[Task] The records below are to be copied exactly, with their pictures left out.
====================
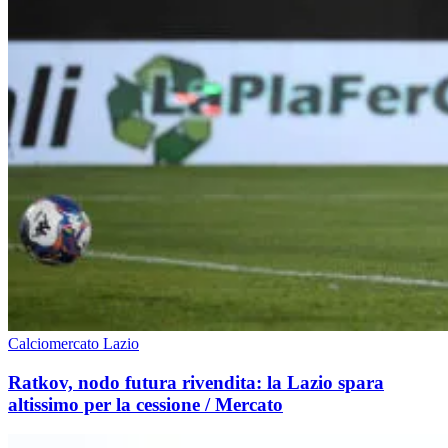
Calciomercato Lazio
Ratkov, nodo futura rivendita: la Lazio spara
altissimo per la cessione / Mercato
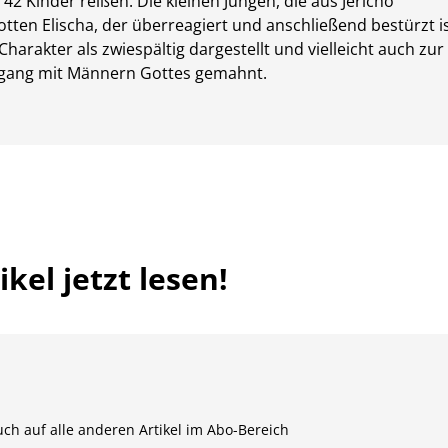
42 Kinder reißen. Die kleinen Jungen, die aus Jericho
ten Elischa, der überreagiert und anschließend bestürzt is
harakter als zwiespältig dargestellt und vielleicht auch zur
gang mit Männern Gottes gemahnt.
kel jetzt lesen!
auch auf alle anderen Artikel im Abo-Bereich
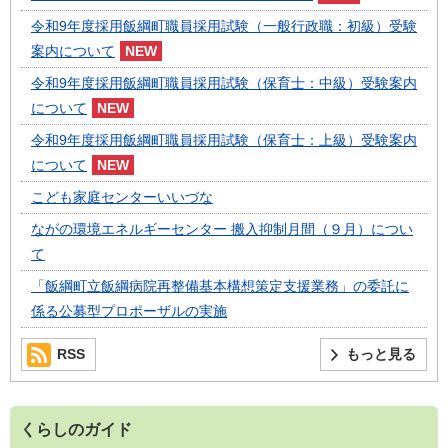
令和9年度採用飯綱町職員採用試験（一般行政職：初級）受験
案内について
令和9年度採用飯綱町職員採用試験（保育士：中級）受験案内
について
令和9年度採用飯綱町職員採用試験（保育士：上級）受験案内
について
こども家庭センターいいづな
ながの環境エネルギーセンター 搬入抑制月間（９月）につい
て
「飯綱町立飯綱病院再整備基本構想策定支援業務」の委託に
係る公募型プロポーザルの実施
RSS
もっと見る
くらしのガイド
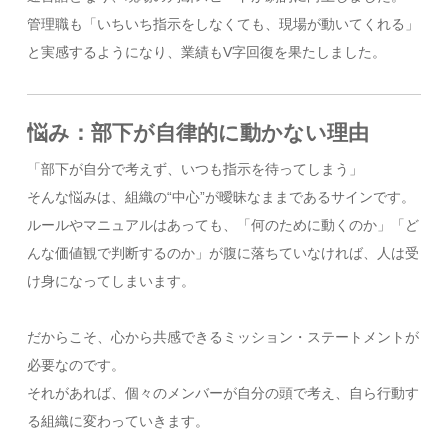
管理職も「いちいち指示をしなくても、現場が動いてくれる」
と実感するようになり、業績もV字回復を果たしました。
悩み：部下が自律的に動かない理由
「部下が自分で考えず、いつも指示を待ってしまう」
そんな悩みは、組織の“中心”が曖昧なままであるサインです。
ルールやマニュアルはあっても、「何のために動くのか」「ど
んな価値観で判断するのか」が腹に落ちていなければ、人は受
け身になってしまいます。
だからこそ、心から共感できるミッション・ステートメントが
必要なのです。
それがあれば、個々のメンバーが自分の頭で考え、自ら行動す
る組織に変わっていきます。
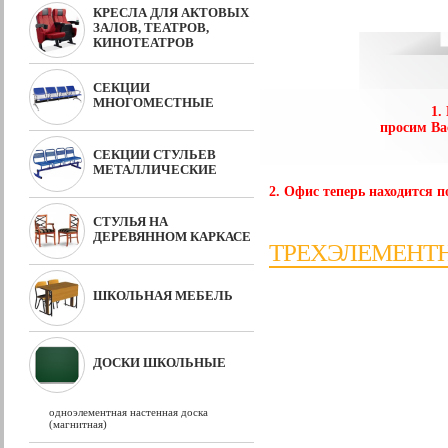
КРЕСЛА ДЛЯ АКТОВЫХ
ЗАЛОВ, ТЕАТРОВ,
КИНОТЕАТРОВ
СЕКЦИИ
МНОГОМЕСТНЫЕ
1.
просим Ва
СЕКЦИИ СТУЛЬЕВ
МЕТАЛЛИЧЕСКИЕ
2. Офис теперь находится по
СТУЛЬЯ НА
ДЕРЕВЯННОМ КАРКАСЕ
ТРЕХЭЛЕМЕНТН
ШКОЛЬНАЯ МЕБЕЛЬ
ДОСКИ ШКОЛЬНЫЕ
одноэлементная настенная доска
(магнитная)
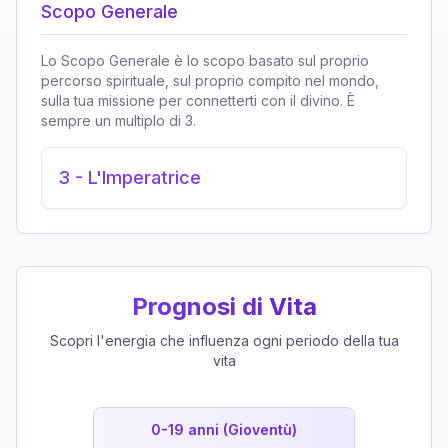
Scopo Generale
Lo Scopo Generale è lo scopo basato sul proprio
percorso spirituale, sul proprio compito nel mondo,
sulla tua missione per connetterti con il divino. È
sempre un multiplo di 3.
3
-
L'Imperatrice
Prognosi di Vita
Scopri l'energia che influenza ogni periodo della tua
vita
0-19 anni (Gioventù)
19-39 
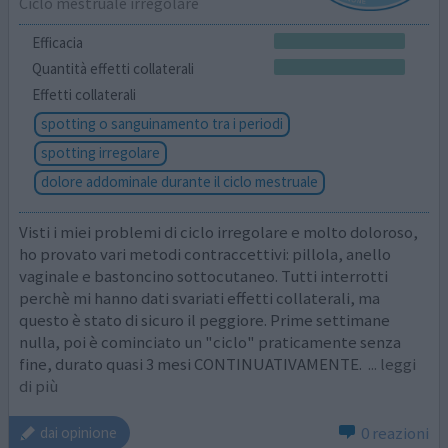
Ciclo mestruale irregolare
Efficacia
Quantità effetti collaterali
Effetti collaterali
spotting o sanguinamento tra i periodi
spotting irregolare
dolore addominale durante il ciclo mestruale
Visti i miei problemi di ciclo irregolare e molto doloroso,
ho provato vari metodi contraccettivi: pillola, anello
vaginale e bastoncino sottocutaneo. Tutti interrotti
perchè mi hanno dati svariati effetti collaterali, ma
questo è stato di sicuro il peggiore. Prime settimane
nulla, poi è cominciato un "ciclo" praticamente senza
fine, durato quasi 3 mesi CONTINUATIVAMENTE.
... leggi
di più
0 reazioni
dai opinione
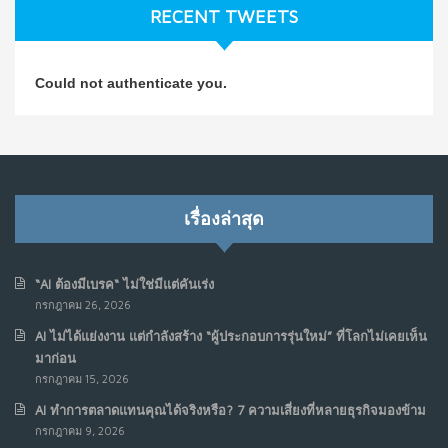
RECENT TWEETS
NO COMMENTS
วิธีซ่อมชีวิตพัง ๆ ให้กลับมาปังใน 1 วัน: บทเรียนจาก Dan
4
Could not authenticate you.
Koe ในแบบอาจารย์บอม
ก.ค. 9, 2026
NO COMMENTS
เมื่อการประท้วงไม่ได้อยู่แค่บนท้องถนน : การแฮ็กเว็บไซต์
5
รัฐอาจเป็นจุดเริ่มต้นของ “ขบวนการประท้วงดิจิทัล” ครั้งใหม่
เรื่องล่าสุด
ในฟิลิปปินส์
มิ.ย. 16, 2026
NO COMMENTS
“AI ต้องมีเบรค“ ไม่ใช่มีแต่คันเร่ง
กรกฎาคม 26, 2026
เมื่อเจ้าของร้านเล็กๆ กลายเป็น “ครีเอเตอร์”
6
AI ไม่ได้แย่งงาน แต่กำลังสร้าง “ผู้ประกอบการรุ่นใหม่” ที่โลกไม่เคยเห็น
มิ.ย. 12, 2026
มาก่อน
NO COMMENTS
กรกฎาคม 15, 2026
AI ทำการตลาดแทนคุณได้จริงหรือ? 7 ความเสี่ยงที่หลายธุรกิจมองข้าม
เมื่อรัฐบาลเริ่มคิดแบบแพลตฟอร์ม : AI กำลังเปลี่ยนรัฐ
7
กรกฎาคม 9, 2026
ราชการไปตลอดกาล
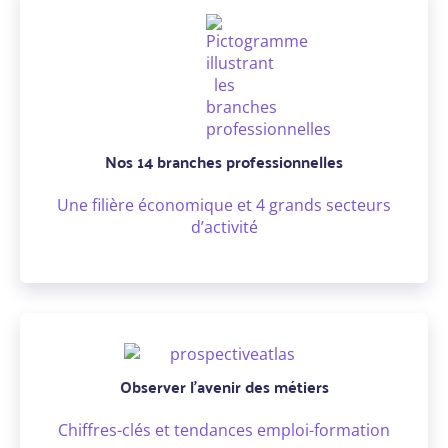
Nos 14 branches professionnelles
Une filière économique et 4 grands secteurs
d’activité
Observer l'avenir des métiers
Chiffres-clés et tendances emploi-formation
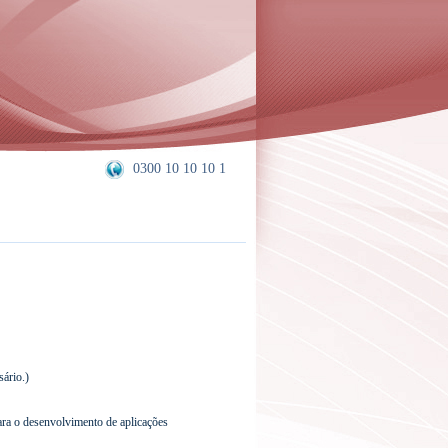
0300 10 10 10 1
ário.)
ara o desenvolvimento de aplicações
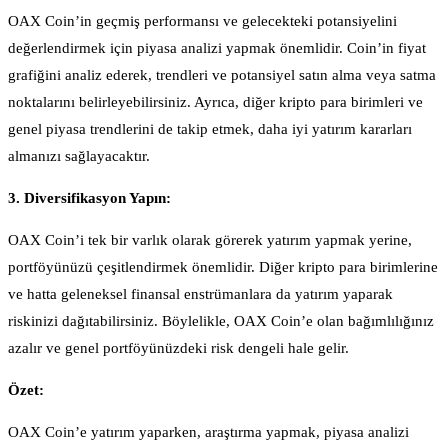
OAX Coin’in geçmiş performansı ve gelecekteki potansiyelini
değerlendirmek için piyasa analizi yapmak önemlidir. Coin’in fiyat
grafiğini analiz ederek, trendleri ve potansiyel satın alma veya satma
noktalarını belirleyebilirsiniz. Ayrıca, diğer kripto para birimleri ve
genel piyasa trendlerini de takip etmek, daha iyi yatırım kararları
almanızı sağlayacaktır.
3. Diversifikasyon Yapın:
OAX Coin’i tek bir varlık olarak görerek yatırım yapmak yerine,
portföyünüzü çeşitlendirmek önemlidir. Diğer kripto para birimlerine
ve hatta geleneksel finansal enstrümanlara da yatırım yaparak
riskinizi dağıtabilirsiniz. Böylelikle, OAX Coin’e olan bağımlılığınız
azalır ve genel portföyünüzdeki risk dengeli hale gelir.
Özet:
OAX Coin’e yatırım yaparken, araştırma yapmak, piyasa analizi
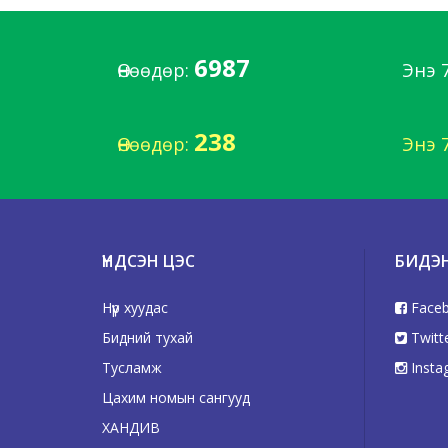
6987
Өнөөдөр:
Энэ 
238
Өнөөдөр:
Энэ 
ҮНДСЭН ЦЭС
БИДЭ
Нүүр хуудас
Face
Бидний тухай
Twitt
Тусламж
Insta
Цахим номын сангууд
ХАНДИВ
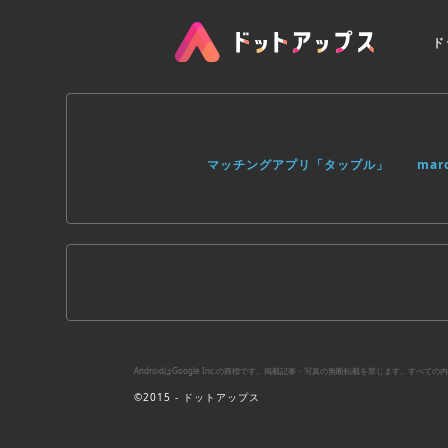
ド
マッチングアプリ「タップル」
ma
AndroidはGoogle Inc.の商標です。掲載記事・写真の無断転載を禁じます。す
©2015 - ドットアップス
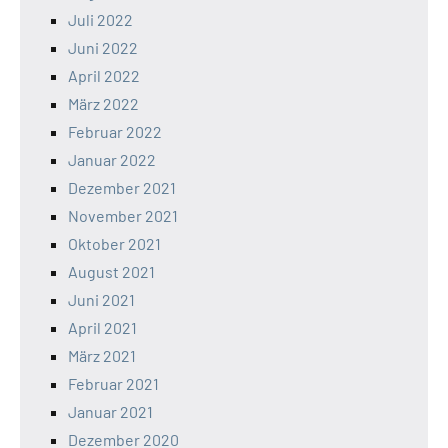
Juli 2022
Juni 2022
April 2022
März 2022
Februar 2022
Januar 2022
Dezember 2021
November 2021
Oktober 2021
August 2021
Juni 2021
April 2021
März 2021
Februar 2021
Januar 2021
Dezember 2020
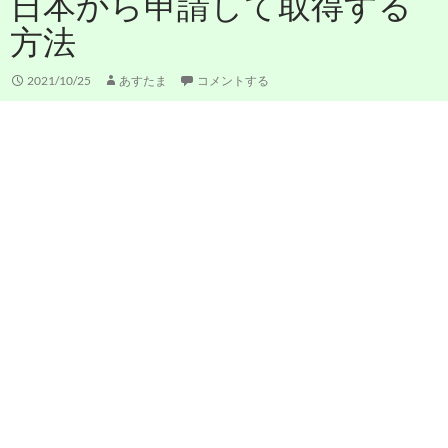
日本から申請して取得する
方法
2021/10/25
あすたま
コメントする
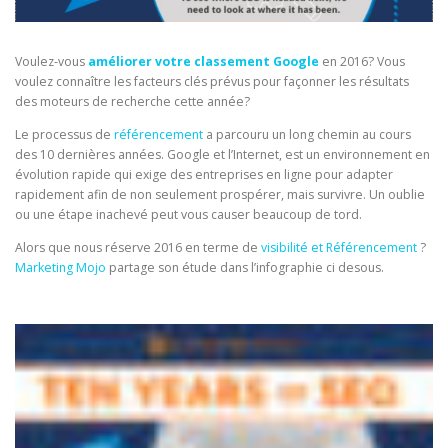
Voulez-vous
améliorer votre classement Google
en 2016? Vous
voulez connaître les facteurs clés prévus pour façonner les résultats
des moteurs de recherche cette année?
Le processus de
référencement
a parcouru un long chemin au cours
des 10 dernières années. Google et l’Internet, est un environnement en
évolution rapide qui exige des entreprises en ligne pour adapter
rapidement afin de non seulement prospérer, mais survivre. Un oublie
ou une étape inachevé peut vous causer beaucoup de tord.
Alors que nous réserve 2016 en terme de
visibilité et Référencement
?
Marketing Mojo
partage son étude dans l’infographie ci desous.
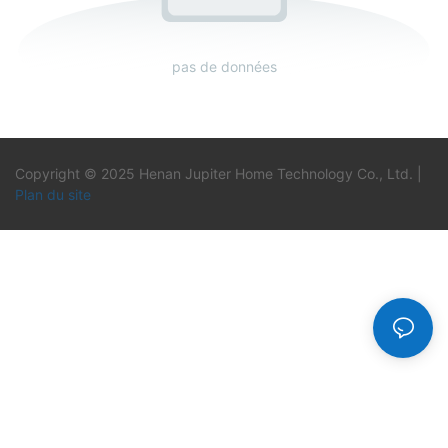
pas de données
Copyright © 2025 Henan Jupiter Home Technology Co., Ltd. |
Plan du site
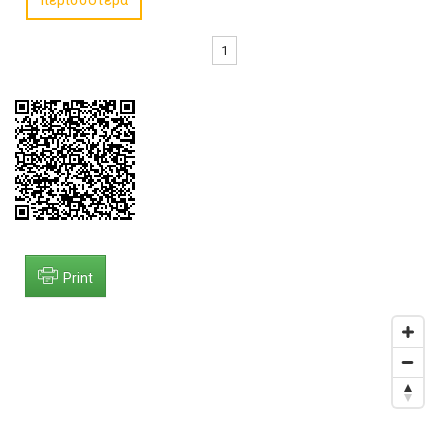
περισσότερα
1
Print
====================
[Task output]
Calciomercato Lazio
Ratkov, nodo futura rivendita: la Lazio spara
altissimo per la cessione / Mercato
42 Kinder reißen. Die kleinen Jungen, die aus Jericho
ten Elischa, der überreagiert und anschließend bestürzt is
harakter als zwiespältig dargestellt und vielleicht auch zur
gang mit Männern Gottes gemahnt.
kel jetzt lesen!
auch auf alle anderen Artikel im Abo-Bereich
令和9年度採用飯綱町職員採用試験（一般行政職：初級）受験
案内について
令和9年度採用飯綱町職員採用試験（保育士：中級）受験案内
について
令和9年度採用飯綱町職員採用試験（保育士：上級）受験案内
について
こども家庭センターいいづな
ながの環境エネルギーセンター 搬入抑制月間（９月）につい
て
「飯綱町立飯綱病院再整備基本構想策定支援業務」の委託に
係る公募型プロポーザルの実施
RSS
もっと見る
くらしのガイド
管理職も「いちいち指示をしなくても、現場が動いてくれる」
と実感するようになり、業績もV字回復を果たしました。
悩み：部下が自律的に動かない理由
「部下が自分で考えず、いつも指示を待ってしまう」
そんな悩みは、組織の“中心”が曖昧なままであるサインです。
ルールやマニュアルはあっても、「何のために動くのか」「ど
んな価値観で判断するのか」が腹に落ちていなければ、人は受
け身になってしまいます。
だからこそ、心から共感できるミッション・ステートメントが
必要なのです。
それがあれば、個々のメンバーが自分の頭で考え、自ら行動す
る組織に変わっていきます。
КРЕСЛА ДЛЯ АКТОВЫХ
ЗАЛОВ, ТЕАТРОВ,
КИНОТЕАТРОВ
СЕКЦИИ
МНОГОМЕСТНЫЕ
1.
просим Ва
СЕКЦИИ СТУЛЬЕВ
МЕТАЛЛИЧЕСКИЕ
2. Офис теперь находится по
СТУЛЬЯ НА
ДЕРЕВЯННОМ КАРКАСЕ
ТРЕХЭЛЕМЕНТН
ШКОЛЬНАЯ МЕБЕЛЬ
ДОСКИ ШКОЛЬНЫЕ
одноэлементная настенная доска
(магнитная)
Scopo Generale
Lo Scopo Generale è lo scopo basato sul proprio
percorso spirituale, sul proprio compito nel mondo,
sulla tua missione per connetterti con il divino. È
sempre un multiplo di 3.
3
-
L'Imperatrice
Prognosi di Vita
Scopri l'energia che influenza ogni periodo della tua
vita
0-19 anni (Gioventù)
19-39 
Ciclo mestruale irregolare
Efficacia
Quantità effetti collaterali
Effetti collaterali
spotting o sanguinamento tra i periodi
spotting irregolare
dolore addominale durante il ciclo mestruale
Visti i miei problemi di ciclo irregolare e molto doloroso,
ho provato vari metodi contraccettivi: pillola, anello
vaginale e bastoncino sottocutaneo. Tutti interrotti
perchè mi hanno dati svariati effetti collaterali, ma
questo è stato di sicuro il peggiore. Prime settimane
nulla, poi è cominciato un "ciclo" praticamente senza
fine, durato quasi 3 mesi CONTINUATIVAMENTE.
... leggi
di più
0 reazioni
dai opinione
RECENT TWEETS
NO COMMENTS
วิธีซ่อมชีวิตพัง ๆ ให้กลับมาปังใน 1 วัน: บทเรียนจาก Dan
4
Could not authenticate you.
Koe ในแบบอาจารย์บอม
ก.ค. 9, 2026
NO COMMENTS
เมื่อการประท้วงไม่ได้อยู่แค่บนท้องถนน : การแฮ็กเว็บไซต์
5
รัฐอาจเป็นจุดเริ่มต้นของ “ขบวนการประท้วงดิจิทัล” ครั้งใหม่
เรื่องล่าสุด
ในฟิลิปปินส์
มิ.ย. 16, 2026
NO COMMENTS
“AI ต้องมีเบรค“ ไม่ใช่มีแต่คันเร่ง
กรกฎาคม 26, 2026
เมื่อเจ้าของร้านเล็กๆ กลายเป็น “ครีเอเตอร์”
6
AI ไม่ได้แย่งงาน แต่กำลังสร้าง “ผู้ประกอบการรุ่นใหม่” ที่โลกไม่เคยเห็น
มิ.ย. 12, 2026
มาก่อน
NO COMMENTS
กรกฎาคม 15, 2026
AI ทำการตลาดแทนคุณได้จริงหรือ? 7 ความเสี่ยงที่หลายธุรกิจมองข้าม
เมื่อรัฐบาลเริ่มคิดแบบแพลตฟอร์ม : AI กำลังเปลี่ยนรัฐ
7
กรกฎาคม 9, 2026
ราชการไปตลอดกาล
Nos 14 branches professionnelles
Une filière économique et 4 grands secteurs
d’activité
Observer l'avenir des métiers
Chiffres-clés et tendances emploi-formation
0300 10 10 10 1
ário.)
ara o desenvolvimento de aplicações
OAX Coin’in geçmiş performansı ve gelecekteki potansiyelini
değerlendirmek için piyasa analizi yapmak önemlidir. Coin’in fiyat
grafiğini analiz ederek, trendleri ve potansiyel satın alma veya satma
noktalarını belirleyebilirsiniz. Ayrıca, diğer kripto para birimleri ve
genel piyasa trendlerini de takip etmek, daha iyi yatırım kararları
almanızı sağlayacaktır.
3. Diversifikasyon Yapın:
OAX Coin’i tek bir varlık olarak görerek yatırım yapmak yerine,
portföyünüzü çeşitlendirmek önemlidir. Diğer kripto para birimlerine
ve hatta geleneksel finansal enstrümanlara da yatırım yaparak
riskinizi dağıtabilirsiniz. Böylelikle, OAX Coin’e olan bağımlılığınız
azalır ve genel portföyünüzdeki risk dengeli hale gelir.
Özet:
OAX Coin’e yatırım yaparken, araştırma yapmak, piyasa analizi
6987
Өнөөдөр:
Энэ 
238
Өнөөдөр:
Энэ 
ҮНДСЭН ЦЭС
БИДЭ
Нүүр хуудас
Face
Бидний тухай
Twitt
Тусламж
Insta
Цахим номын сангууд
ХАНДИВ
ド
マッチングアプリ「タップル」
ma
AndroidはGoogle Inc.の商標です。掲載記事・写真の無断転載を禁じます。す
©2015 - ドットアップス
Juli 2022
Juni 2022
April 2022
März 2022
Februar 2022
Januar 2022
Dezember 2021
November 2021
Oktober 2021
August 2021
Juni 2021
April 2021
März 2021
Februar 2021
Januar 2021
Dezember 2020
日本から申請して取得する
方法
2021/10/25
あすたま
コメントする
Voulez-vous
améliorer votre classement Google
en 2016? Vous
voulez connaître les facteurs clés prévus pour façonner les résultats
des moteurs de recherche cette année?
Le processus de
référencement
a parcouru un long chemin au cours
des 10 dernières années. Google et l’Internet, est un environnement en
évolution rapide qui exige des entreprises en ligne pour adapter
rapidement afin de non seulement prospérer, mais survivre. Un oublie
ou une étape inachevé peut vous causer beaucoup de tord.
Alors que nous réserve 2016 en terme de
visibilité et Référencement
?
Marketing Mojo
partage son étude dans l’infographie ci desous.
pas de données
Copyright © 2025 Henan Jupiter Home Technology Co., Ltd. |
Plan du site
περισσότερα
1
Print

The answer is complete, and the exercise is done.